Women’s costume retailers, like Yandy, have everything from “traditional” sexy options like cops and schoolgirls to contemporary costumes like “sexy fake news” and a “Miss Impeachment” costume with a plunging neckline, which was featured in the Washington Post.

Even somewhat tamer websites like Party City still advertise options like “Stop Traffic Sexy Cop Costume” or “Blessed Babe Nun Costume.” With the inundation of revealing costumes advertised in the mainstream each year, there can often be pressure to conform to that norm. At Syracuse University, where Halloween-themed parties abound, there’s a good chance you’ll see several of these sorts of costumes around campus.

“We seek to emulate images that we see in media,” said Beth Egan, associate professor of advertising at Syracuse University.

A sexy costume could mean different things to different people, and there are multiple reasons someone may choose to wear one. It’s entirely possible for someone to choose a costume simply because they like the way it looks, or how it makes them feel. A revealing costume could, for some women, make them feel confident in their body, or even rebel against stereotypes that women should dress conservatively.

A USA Today article said women might dress sexy on Halloween “because trying to curb women’s choices is the whole problem in the first place. Women’s bodies are policed every day of the year. Halloween is a welcome reprieve and a chance for women to express their sexuality, rather than repress it.”

What’s truly baffling, however, is that despite how much women are encouraged to dress and be sexy on Halloween, once they actually do so, they are often degraded for embodying that very image.

Costume bar graph

Karleigh Merritt-Henry | Digital Design Editor

When a woman dresses up in a revealing costume, she may receive immediate positive attention, but it’s often underlined with dangerous assumptions — that she must be promiscuous because of her outfit choice, or she’s less intelligent or worthy than a woman who bucks the stereotype and dresses more conservatively, or simply doesn’t go out at all.

A heavily liked October tweet offered “100$ to any girl who didn’t dress as a devil, bunny, angel, nurse, school girl, didn’t wear fish nets, twerk with a big audience for Snapchat and wasn’t recorded taking shots of Henny.”

This kind of ridicule of women for the way they dress exemplifies this puzzling dichotomy. Whether these women made the choice to dress the way they did because of social pressures or because of their own desire to be seen in a sexual way, their choice is not the issue. The issue is the way society interprets that choice.

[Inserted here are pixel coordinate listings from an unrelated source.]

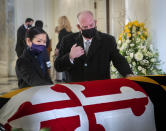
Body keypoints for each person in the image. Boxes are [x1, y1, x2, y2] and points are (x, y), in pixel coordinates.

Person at [54, 10, 133, 82]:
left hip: (100, 89)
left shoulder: (108, 40)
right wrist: (70, 56)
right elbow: (58, 66)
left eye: (91, 25)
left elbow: (118, 60)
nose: (89, 28)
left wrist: (128, 74)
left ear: (95, 22)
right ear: (78, 27)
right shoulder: (68, 40)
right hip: (76, 89)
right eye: (85, 27)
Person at [54, 16, 72, 82]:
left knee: (62, 65)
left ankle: (62, 79)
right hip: (69, 50)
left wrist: (57, 49)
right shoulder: (70, 31)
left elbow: (60, 42)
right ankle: (67, 79)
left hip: (63, 50)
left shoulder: (62, 31)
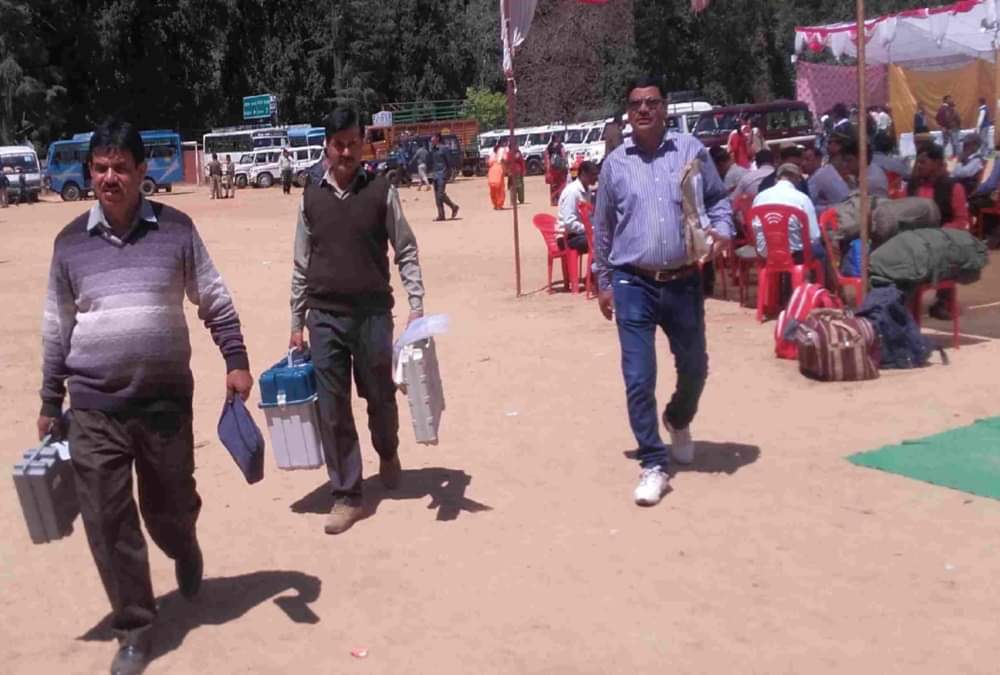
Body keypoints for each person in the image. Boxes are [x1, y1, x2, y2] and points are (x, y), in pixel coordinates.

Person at [36, 117, 252, 675]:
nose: (110, 177)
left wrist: (236, 360)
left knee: (169, 505)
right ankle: (134, 626)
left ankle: (184, 545)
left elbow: (215, 298)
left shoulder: (176, 231)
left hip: (162, 404)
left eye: (121, 167)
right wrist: (47, 398)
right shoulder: (68, 245)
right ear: (90, 172)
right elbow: (57, 328)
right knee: (107, 520)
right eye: (101, 167)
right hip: (93, 406)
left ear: (141, 171)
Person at [594, 75, 733, 507]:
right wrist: (603, 281)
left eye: (651, 102)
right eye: (636, 104)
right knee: (638, 376)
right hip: (633, 280)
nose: (643, 110)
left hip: (682, 279)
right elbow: (603, 229)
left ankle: (678, 417)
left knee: (695, 366)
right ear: (627, 112)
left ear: (665, 107)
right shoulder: (616, 164)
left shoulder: (690, 152)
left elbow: (718, 201)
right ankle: (653, 462)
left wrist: (723, 231)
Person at [289, 107, 425, 535]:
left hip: (372, 316)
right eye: (337, 144)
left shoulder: (382, 190)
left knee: (380, 398)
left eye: (352, 143)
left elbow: (405, 248)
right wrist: (297, 320)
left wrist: (416, 303)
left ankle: (387, 450)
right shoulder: (310, 195)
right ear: (326, 148)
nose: (345, 151)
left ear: (363, 144)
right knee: (333, 408)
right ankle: (346, 494)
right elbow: (300, 262)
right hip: (324, 316)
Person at [907, 142, 969, 319]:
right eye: (917, 162)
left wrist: (940, 233)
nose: (918, 167)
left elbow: (962, 220)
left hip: (943, 240)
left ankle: (942, 301)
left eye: (922, 163)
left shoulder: (953, 188)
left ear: (936, 164)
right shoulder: (912, 186)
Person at [750, 163, 825, 263]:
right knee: (823, 252)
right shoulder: (802, 198)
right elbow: (814, 235)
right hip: (796, 253)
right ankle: (821, 278)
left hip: (766, 252)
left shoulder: (759, 197)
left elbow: (754, 229)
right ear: (796, 178)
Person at [556, 160, 599, 253]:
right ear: (583, 174)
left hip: (579, 235)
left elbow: (589, 217)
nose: (596, 178)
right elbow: (569, 223)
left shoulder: (587, 191)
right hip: (567, 238)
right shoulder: (572, 192)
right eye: (593, 175)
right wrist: (589, 229)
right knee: (600, 242)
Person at [429, 133, 459, 220]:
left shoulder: (444, 148)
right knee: (437, 196)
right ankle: (441, 215)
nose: (431, 139)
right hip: (435, 174)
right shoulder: (432, 149)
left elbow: (449, 161)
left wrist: (450, 173)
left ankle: (453, 206)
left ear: (437, 138)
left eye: (433, 137)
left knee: (440, 194)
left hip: (442, 174)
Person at [545, 133, 568, 206]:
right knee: (561, 183)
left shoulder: (549, 147)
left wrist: (547, 168)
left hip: (552, 168)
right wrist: (565, 165)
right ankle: (559, 199)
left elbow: (546, 157)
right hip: (560, 168)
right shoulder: (560, 146)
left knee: (553, 184)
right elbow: (564, 156)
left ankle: (553, 200)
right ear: (557, 138)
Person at [487, 140, 506, 210]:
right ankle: (499, 204)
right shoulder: (502, 151)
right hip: (499, 171)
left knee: (493, 189)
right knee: (500, 189)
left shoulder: (491, 153)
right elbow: (504, 160)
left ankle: (495, 204)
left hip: (491, 172)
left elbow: (488, 162)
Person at [507, 140, 526, 205]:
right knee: (512, 187)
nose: (517, 146)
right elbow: (508, 162)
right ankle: (513, 201)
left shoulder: (518, 152)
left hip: (519, 171)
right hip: (512, 172)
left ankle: (521, 200)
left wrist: (523, 170)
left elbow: (522, 162)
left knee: (520, 186)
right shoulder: (509, 153)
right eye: (516, 145)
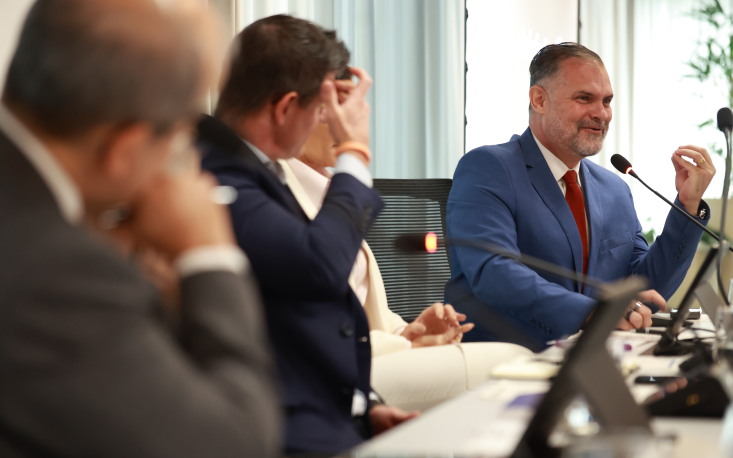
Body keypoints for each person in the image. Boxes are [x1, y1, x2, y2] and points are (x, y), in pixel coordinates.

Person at [0, 1, 280, 457]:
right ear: (125, 147)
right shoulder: (60, 274)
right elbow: (235, 443)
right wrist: (209, 254)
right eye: (180, 134)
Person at [197, 15, 423, 456]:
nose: (326, 122)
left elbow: (291, 320)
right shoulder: (216, 176)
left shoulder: (251, 167)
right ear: (283, 108)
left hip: (322, 413)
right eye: (320, 110)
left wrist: (363, 409)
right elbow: (318, 267)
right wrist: (353, 152)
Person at [281, 67, 532, 411]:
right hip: (335, 370)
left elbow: (360, 306)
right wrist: (401, 347)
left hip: (372, 354)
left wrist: (409, 332)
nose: (349, 120)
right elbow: (317, 320)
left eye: (353, 106)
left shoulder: (326, 188)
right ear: (290, 109)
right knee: (514, 364)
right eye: (337, 105)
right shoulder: (281, 196)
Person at [445, 42, 715, 352]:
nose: (601, 114)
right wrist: (591, 312)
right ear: (539, 99)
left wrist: (689, 205)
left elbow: (644, 288)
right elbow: (494, 271)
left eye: (607, 101)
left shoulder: (614, 188)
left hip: (593, 364)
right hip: (504, 362)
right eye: (585, 98)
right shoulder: (489, 168)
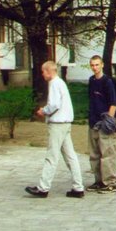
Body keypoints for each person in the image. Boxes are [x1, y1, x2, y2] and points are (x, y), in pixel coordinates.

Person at [25, 60, 85, 198]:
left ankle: (43, 188)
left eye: (43, 71)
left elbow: (54, 104)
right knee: (70, 156)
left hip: (58, 124)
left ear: (48, 71)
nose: (42, 74)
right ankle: (78, 187)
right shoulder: (60, 83)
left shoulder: (54, 84)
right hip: (65, 123)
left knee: (52, 156)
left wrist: (43, 111)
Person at [87, 55, 116, 193]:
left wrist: (109, 122)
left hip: (104, 123)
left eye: (97, 65)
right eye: (92, 65)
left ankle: (111, 182)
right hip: (93, 122)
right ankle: (99, 181)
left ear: (102, 65)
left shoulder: (107, 82)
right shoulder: (91, 80)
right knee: (94, 154)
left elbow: (113, 103)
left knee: (107, 153)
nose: (95, 67)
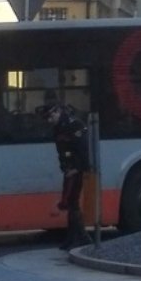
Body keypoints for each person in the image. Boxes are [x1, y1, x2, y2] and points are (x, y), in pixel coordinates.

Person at [44, 101, 91, 250]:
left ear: (57, 112)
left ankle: (82, 238)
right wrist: (65, 167)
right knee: (70, 202)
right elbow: (61, 152)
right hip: (69, 169)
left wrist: (77, 168)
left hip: (76, 170)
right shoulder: (58, 128)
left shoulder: (74, 125)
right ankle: (74, 238)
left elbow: (82, 149)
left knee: (72, 201)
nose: (49, 121)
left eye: (50, 117)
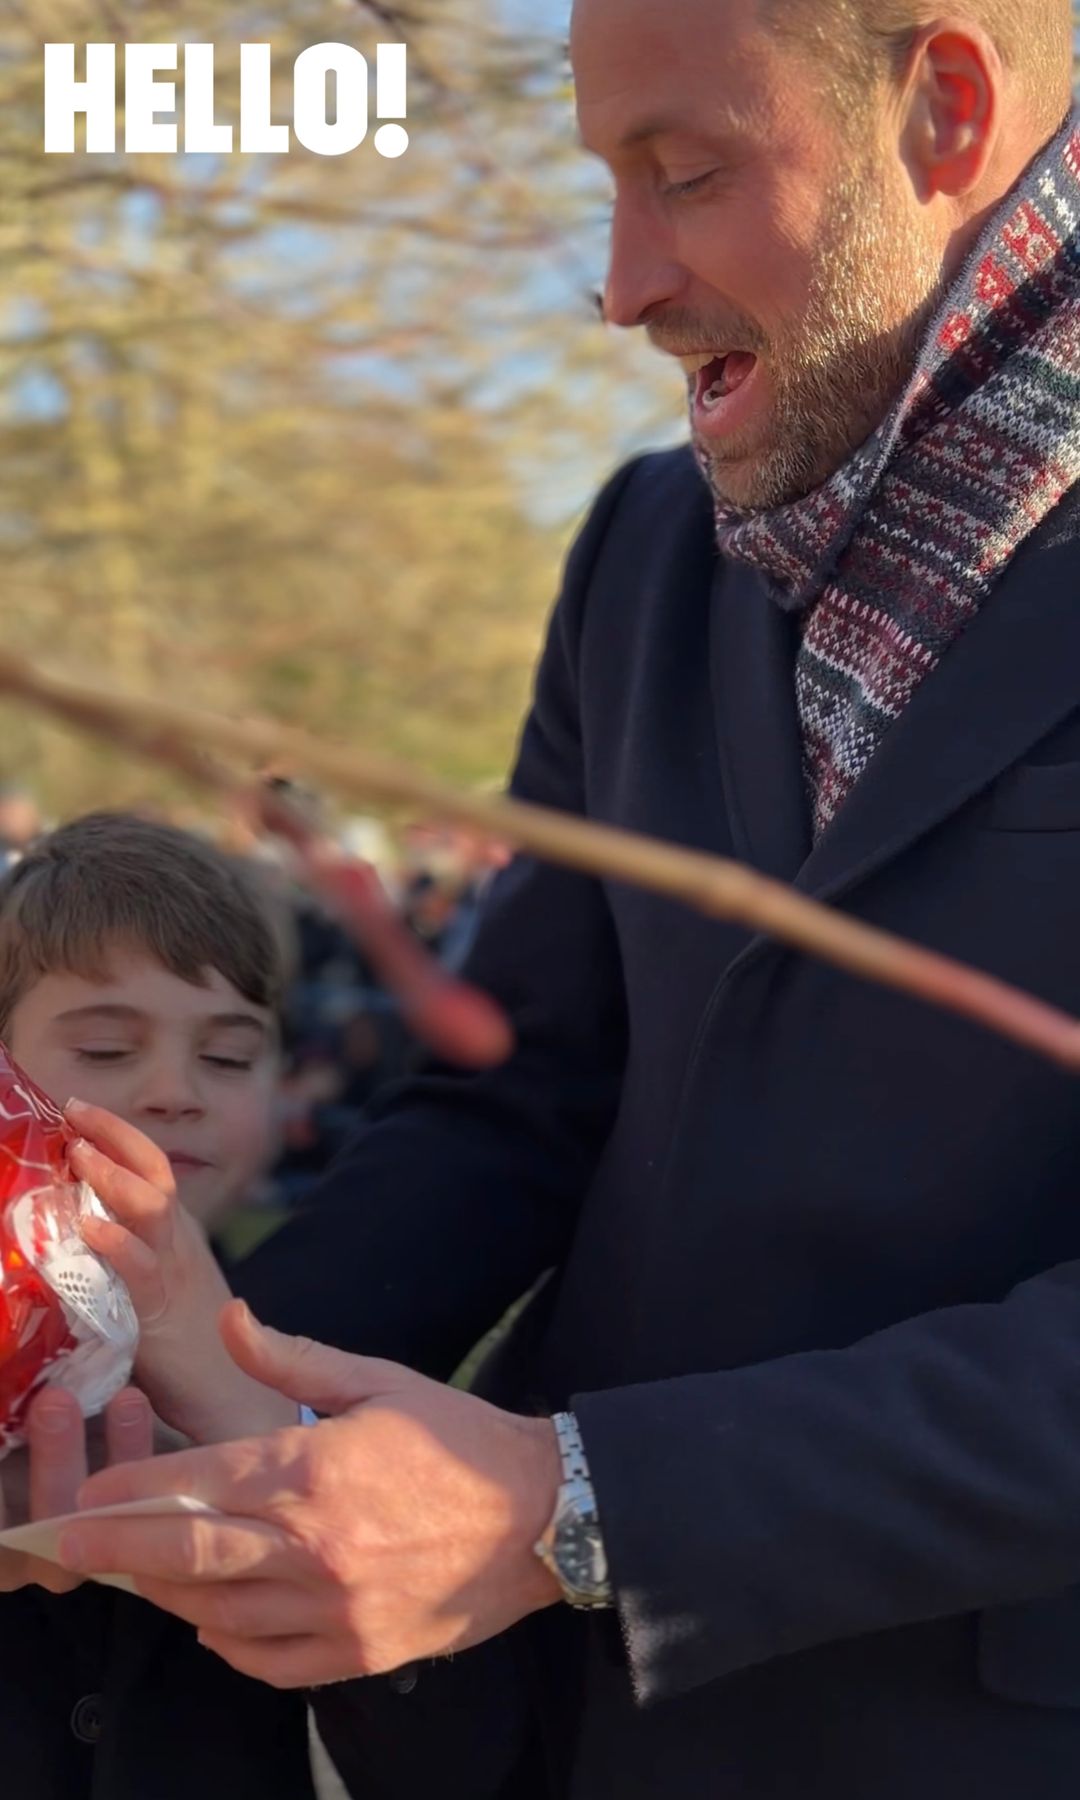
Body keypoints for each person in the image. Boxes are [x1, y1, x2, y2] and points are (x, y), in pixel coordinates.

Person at [48, 4, 1080, 1797]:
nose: (620, 287)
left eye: (685, 175)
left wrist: (583, 1506)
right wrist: (136, 1361)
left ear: (947, 111)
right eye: (608, 178)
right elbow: (519, 1100)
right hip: (564, 1732)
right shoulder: (645, 554)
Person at [0, 812, 314, 1800]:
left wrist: (267, 1437)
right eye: (105, 1049)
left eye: (228, 1057)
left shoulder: (333, 1355)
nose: (175, 1091)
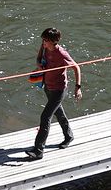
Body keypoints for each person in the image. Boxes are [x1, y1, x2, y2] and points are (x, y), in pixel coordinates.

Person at [26, 27, 81, 159]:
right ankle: (69, 136)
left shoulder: (62, 54)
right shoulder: (44, 47)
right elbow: (38, 59)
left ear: (53, 41)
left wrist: (78, 87)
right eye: (43, 39)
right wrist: (39, 65)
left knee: (45, 117)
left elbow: (76, 67)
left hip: (59, 90)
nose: (43, 42)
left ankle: (38, 150)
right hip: (48, 86)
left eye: (45, 40)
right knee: (59, 113)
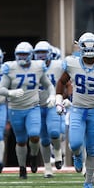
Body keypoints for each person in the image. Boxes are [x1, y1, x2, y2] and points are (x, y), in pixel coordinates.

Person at [55, 32, 94, 188]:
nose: (89, 50)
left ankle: (88, 183)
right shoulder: (72, 63)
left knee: (92, 150)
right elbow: (61, 82)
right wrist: (58, 100)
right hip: (78, 110)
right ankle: (76, 156)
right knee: (75, 144)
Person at [0, 42, 54, 178]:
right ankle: (22, 167)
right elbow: (1, 89)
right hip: (15, 108)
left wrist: (53, 95)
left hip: (32, 107)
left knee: (35, 135)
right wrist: (10, 93)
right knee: (21, 140)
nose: (22, 57)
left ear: (30, 55)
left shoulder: (38, 67)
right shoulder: (10, 68)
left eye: (24, 54)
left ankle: (33, 155)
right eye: (20, 54)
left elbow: (48, 85)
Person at [35, 41, 65, 177]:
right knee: (44, 139)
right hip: (37, 105)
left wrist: (62, 98)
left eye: (43, 53)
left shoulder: (58, 65)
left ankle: (58, 151)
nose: (41, 56)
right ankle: (47, 167)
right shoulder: (32, 67)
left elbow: (67, 82)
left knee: (54, 132)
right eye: (38, 53)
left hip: (52, 104)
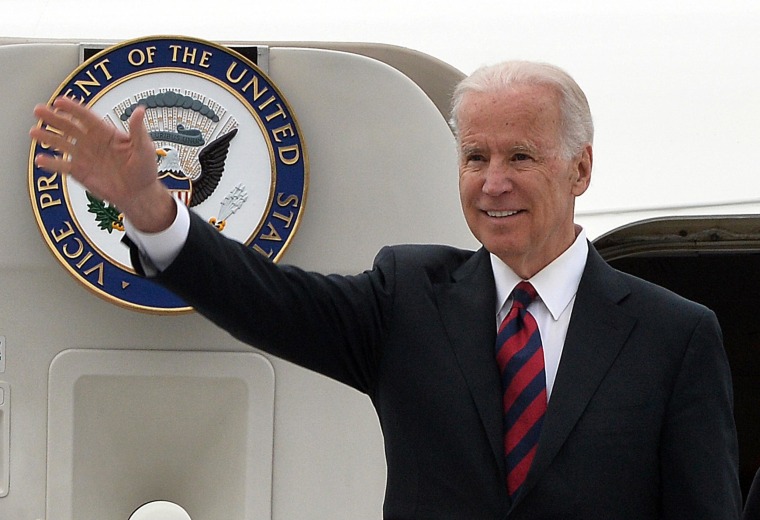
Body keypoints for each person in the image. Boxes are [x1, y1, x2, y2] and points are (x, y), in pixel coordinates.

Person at [31, 60, 742, 519]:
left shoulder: (673, 335)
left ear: (580, 170)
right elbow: (266, 299)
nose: (492, 182)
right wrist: (154, 211)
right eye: (474, 157)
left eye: (520, 156)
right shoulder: (407, 297)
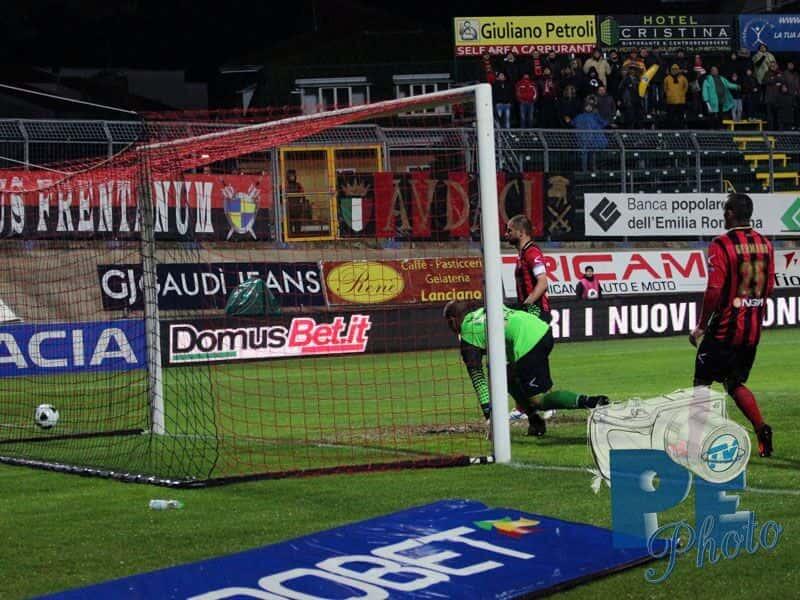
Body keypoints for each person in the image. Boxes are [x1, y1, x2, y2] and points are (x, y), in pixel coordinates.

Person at [443, 301, 609, 437]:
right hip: (542, 330)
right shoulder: (485, 310)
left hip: (528, 344)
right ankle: (534, 420)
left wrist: (490, 418)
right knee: (507, 377)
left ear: (452, 321)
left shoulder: (468, 335)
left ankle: (593, 402)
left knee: (539, 400)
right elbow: (529, 308)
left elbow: (478, 379)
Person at [690, 193, 774, 458]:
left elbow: (714, 289)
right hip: (751, 330)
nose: (723, 214)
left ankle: (694, 444)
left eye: (725, 209)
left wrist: (702, 325)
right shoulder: (765, 243)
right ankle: (761, 429)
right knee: (734, 382)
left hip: (725, 329)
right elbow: (770, 285)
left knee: (702, 383)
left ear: (730, 213)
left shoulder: (721, 244)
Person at [285, 169, 310, 236]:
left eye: (293, 175)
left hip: (297, 207)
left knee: (297, 222)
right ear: (288, 176)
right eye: (290, 175)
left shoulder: (298, 185)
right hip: (289, 207)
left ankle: (297, 234)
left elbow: (303, 194)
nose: (292, 177)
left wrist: (303, 202)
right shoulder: (285, 186)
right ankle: (289, 235)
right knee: (289, 223)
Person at [663, 64, 688, 128]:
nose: (674, 71)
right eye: (673, 69)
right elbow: (665, 88)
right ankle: (671, 127)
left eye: (676, 69)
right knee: (670, 116)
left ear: (678, 70)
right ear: (671, 70)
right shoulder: (667, 78)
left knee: (680, 115)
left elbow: (686, 87)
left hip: (680, 100)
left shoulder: (683, 78)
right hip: (671, 100)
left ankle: (681, 127)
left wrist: (682, 93)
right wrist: (668, 94)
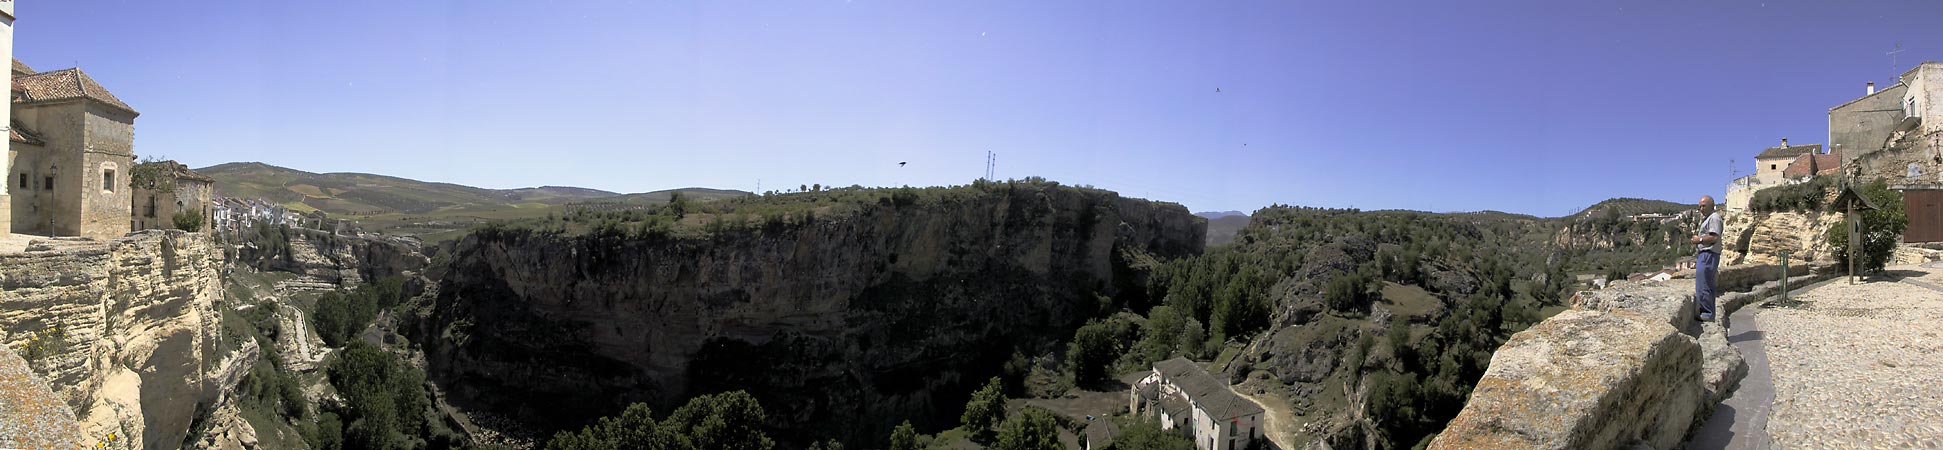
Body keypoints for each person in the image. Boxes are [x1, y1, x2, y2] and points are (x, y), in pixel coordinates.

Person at [1690, 196, 1723, 321]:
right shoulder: (1708, 218)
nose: (1701, 208)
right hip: (1705, 254)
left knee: (1705, 284)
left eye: (1703, 206)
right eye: (1700, 206)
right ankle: (1705, 312)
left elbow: (1714, 238)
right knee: (1702, 283)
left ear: (1711, 205)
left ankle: (1707, 314)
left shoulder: (1714, 218)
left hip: (1709, 254)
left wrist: (1700, 239)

“We want to portray people in a way that they can see themselves in,” said professor Egan. “On the one hand, that’s often the ultimate goal, but you get into certain categories, you know, beauty and fashion, where the images that we do portray are more aspirational. That’s where it gets a little tricky in terms of, is that a positive inspiration or does that turn into a negative message?”

Right now, women face two negative outcomes for how they dress on Halloween: Fulfill expectations and be considered a slut, or defy expectations and be ostracized. The solution is not to change the benchmark of what is “correct” behavior for women, but rather to throw away the standard entirely.

Women should have full autonomy over whether they choose to reveal skin or whether they choose not to present themselves in that way. We have to stop making assumptions about people’s character based on how they dress on one holiday. And the fact that we still make these assumptions reveals just how deeply entrenched this kind of judgment is in our everyday thinking.

This Halloween, let’s ditch tearing down women for their choices and embrace what the holiday should be about: expressing yourself how you choose.